For subscription users, Anthropic is rolling out access in stages because demand is hard to predict:
- Through June 22: Fable 5 is included at no extra cost on Pro, Max, Team, and seat-based Enterprise plans.
- From June 23: Fable 5 drops from those plans; using it requires usage credits unless Anthropic extends the window.
- Eventually: Anthropic intends to restore Fable 5 as a standard subscription feature once capacity allows.
That's a two-week free trial on every paid Claude plan—enough time to run a real migration or multi-day agent workflow and decide whether the token price is worth it before credits kick in.

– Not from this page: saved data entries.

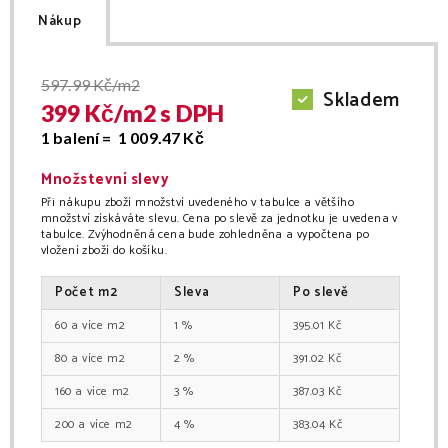
Nákup
597.99
Kč/m2
Skladem
399
Kč/
m2
s DPH
1 balení =
1 009.47
Kč
Množstevní slevy
Při nákupu zboží množství uvedeného v tabulce a většího
množství získáváte slevu. Cena po slevě za jednotku je uvedena v
tabulce. Zvýhodněná cena bude zohledněna a vypočtena po
vložení zboží do košíku.
Počet
m2
Sleva
Po slevě
60
m2
1
%
395.01
Kč
80
m2
2
%
391.02
Kč
160
m2
3
%
387.03
Kč
200
m2
4
%
383.04
Kč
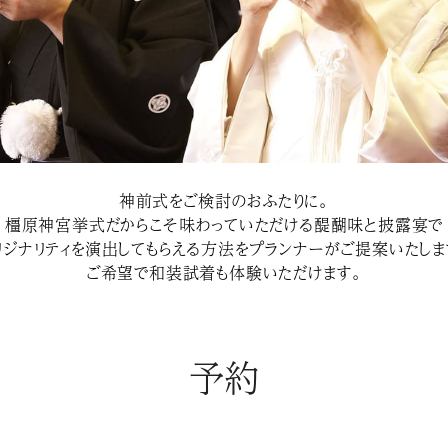
神前式をご検討のおふたりに。
橿原神宮挙式だからこそ味わっていただける醍醐味と披露宴で
リジナリティを演出してもらえる方法をプランナーがご提案いたしま
ご希望で和装試着も体験いただけます。
予約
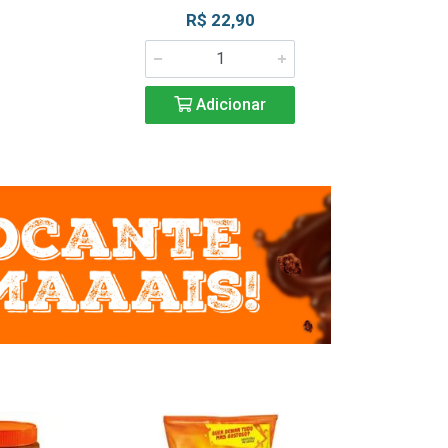
R$ 22,90
R$ 2
Adicionar
Adic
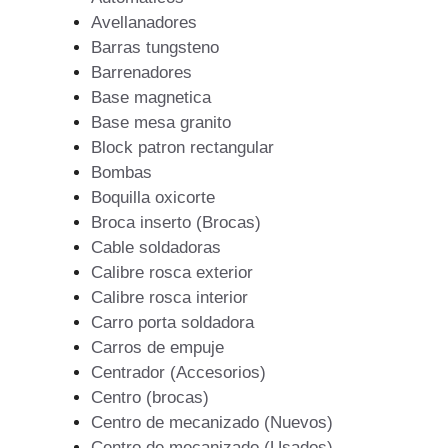
Avellanadores
Barras tungsteno
Barrenadores
Base magnetica
Base mesa granito
Block patron rectangular
Bombas
Boquilla oxicorte
Broca inserto (Brocas)
Cable soldadoras
Calibre rosca exterior
Calibre rosca interior
Carro porta soldadora
Carros de empuje
Centrador (Accesorios)
Centro (brocas)
Centro de mecanizado (Nuevos)
Centro de mecanizado (Usados)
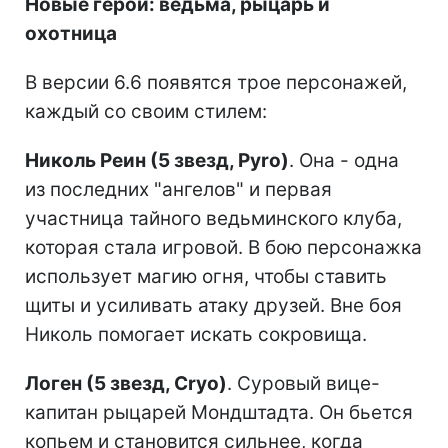
Новые герои: ведьма, рыцарь и
охотница
В версии 6.6 появятся трое персонажей,
каждый со своим стилем:
Николь Реин (5 звезд, Pyro)
. Она - одна
из последних "ангелов" и первая
участница тайного ведьминского клуба,
которая стала игровой. В бою персонажка
использует магию огня, чтобы ставить
щиты и усиливать атаку друзей. Вне боя
Николь помогает искать сокровища.
Логен (5 звезд, Cryo)
. Суровый вице-
капитан рыцарей Мондштадта. Он бьется
копьем и становится сильнее, когда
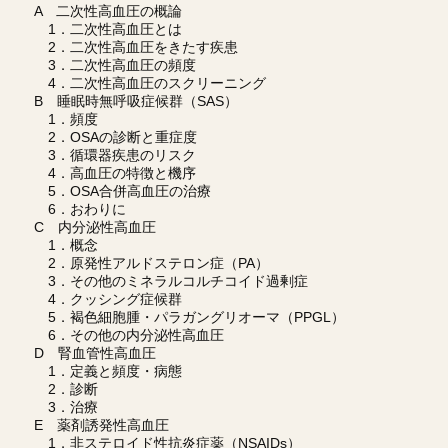
A 二次性高血圧の概論
1．二次性高血圧とは
2．二次性高血圧をきたす疾患
3．二次性高血圧の頻度
4．二次性高血圧のスクリーニング
B 睡眠時無呼吸症候群（SAS）
1．頻度
2．OSAの診断と重症度
3．循環器疾患のリスク
4．高血圧の特徴と機序
5．OSA合併高血圧の治療
6．おわりに
C 内分泌性高血圧
1．概念
2．原発性アルドステロン症（PA）
3．その他のミネラルコルチコイド過剰症
4．クッシング症候群
5．褐色細胞腫・パラガングリオーマ（PPGL）
6．その他の内分泌性高血圧
D 腎血管性高血圧
1．定義と頻度・病態
2．診断
3．治療
E 薬剤誘発性高血圧
1．非ステロイド性抗炎症薬（NSAIDs）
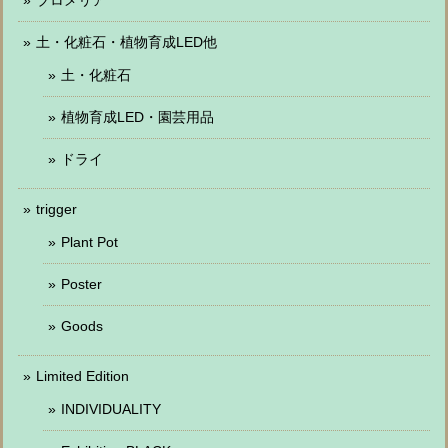
ブロメリア
土・化粧石・植物育成LED他
土・化粧石
植物育成LED・園芸用品
ドライ
trigger
Plant Pot
Poster
Goods
Limited Edition
INDIVIDUALITY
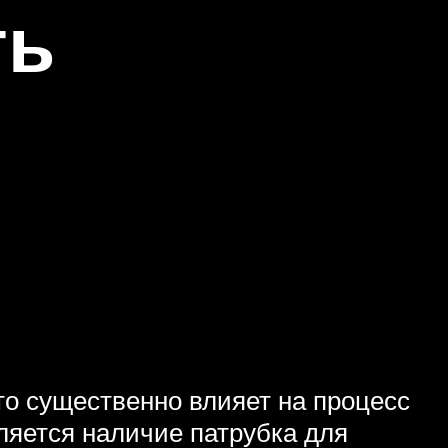
ть
то существенно влияет на процесс
ляется наличие патрубка для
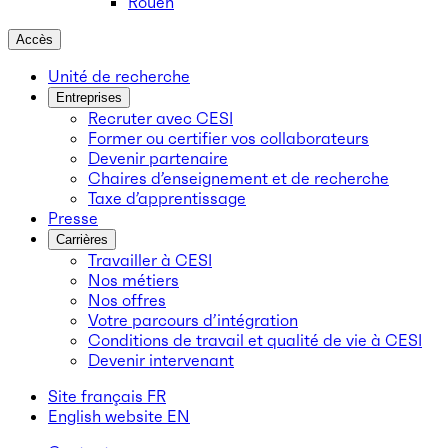
Rouen
Accès
Unité de recherche
Entreprises
Recruter avec CESI
Former ou certifier vos collaborateurs
Devenir partenaire
Chaires d’enseignement et de recherche
Taxe d’apprentissage
Presse
Carrières
Travailler à CESI
Nos métiers
Nos offres
Votre parcours d’intégration
Conditions de travail et qualité de vie à CESI
Devenir intervenant
Site français
FR
English website
EN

Why It Matters for Web Developers
The practical read: Fable 5 is the model you reach for when Opus 4.8 hits a wall—multi-day migrations, screenshot-to-code rebuilds, apps that used to take a hundred prompts and now one-shot. Point your API calls at claude-fable-5 and you get Mythos-class reasoning with Opus as the safety net, not a hard stop.
Three moves this week. First, use the free window through June 22 to stress-test Fable on your hardest backlog item—the Stripe-scale migration story isn't marketing fiction; it's the class of work this model was built for. Second, audit your compliance posture for the 30-day retention policy before routing production customer data through Fable. Third, keep Opus 4.8 in your stack—it's now the fallback layer inside Fable's safety architecture, and for most sessions you'll never notice the handoff. The frontier just moved up a tier, and for the first time, developers outside Glasswing get to use it.